Instructions to follow -> Return every line from the listing below that contains the word "tiedonjanon".

=== Begin Enclosure ===

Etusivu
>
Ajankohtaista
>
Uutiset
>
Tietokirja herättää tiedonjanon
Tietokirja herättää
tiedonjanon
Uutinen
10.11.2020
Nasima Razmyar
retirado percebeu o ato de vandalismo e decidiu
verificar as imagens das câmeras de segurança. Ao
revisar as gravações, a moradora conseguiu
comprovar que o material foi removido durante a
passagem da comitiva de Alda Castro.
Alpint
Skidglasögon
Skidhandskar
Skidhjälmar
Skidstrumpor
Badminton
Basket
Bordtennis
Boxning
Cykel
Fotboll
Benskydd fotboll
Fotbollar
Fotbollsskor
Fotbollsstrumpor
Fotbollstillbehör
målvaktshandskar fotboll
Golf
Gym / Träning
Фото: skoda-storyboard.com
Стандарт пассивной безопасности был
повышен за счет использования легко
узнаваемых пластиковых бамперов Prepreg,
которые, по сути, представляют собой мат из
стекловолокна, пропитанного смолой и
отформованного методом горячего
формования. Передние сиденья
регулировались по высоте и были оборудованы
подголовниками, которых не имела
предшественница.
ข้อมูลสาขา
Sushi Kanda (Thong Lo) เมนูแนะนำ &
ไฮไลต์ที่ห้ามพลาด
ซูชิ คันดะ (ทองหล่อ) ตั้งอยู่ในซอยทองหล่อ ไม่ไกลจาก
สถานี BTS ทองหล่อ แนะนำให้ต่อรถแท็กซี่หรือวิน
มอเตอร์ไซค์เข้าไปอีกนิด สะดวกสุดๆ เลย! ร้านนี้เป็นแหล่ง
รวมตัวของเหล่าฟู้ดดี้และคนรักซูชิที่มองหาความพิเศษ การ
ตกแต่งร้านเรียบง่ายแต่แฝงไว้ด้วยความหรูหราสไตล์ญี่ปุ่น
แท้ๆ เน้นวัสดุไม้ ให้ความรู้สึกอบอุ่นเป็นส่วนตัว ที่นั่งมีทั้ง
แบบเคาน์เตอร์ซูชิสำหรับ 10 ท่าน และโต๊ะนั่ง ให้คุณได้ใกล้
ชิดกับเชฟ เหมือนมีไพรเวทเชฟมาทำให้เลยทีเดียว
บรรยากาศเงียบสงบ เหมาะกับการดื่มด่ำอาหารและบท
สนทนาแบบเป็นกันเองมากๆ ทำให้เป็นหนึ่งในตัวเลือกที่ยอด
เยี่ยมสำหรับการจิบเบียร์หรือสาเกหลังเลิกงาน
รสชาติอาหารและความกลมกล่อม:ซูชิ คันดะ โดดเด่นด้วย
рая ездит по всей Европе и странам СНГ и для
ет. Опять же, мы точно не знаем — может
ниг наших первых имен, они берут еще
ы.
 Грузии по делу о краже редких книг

=== End Enclosure ===

Output of the task ->
Tietokirja herättää tiedonjanon
tiedonjanon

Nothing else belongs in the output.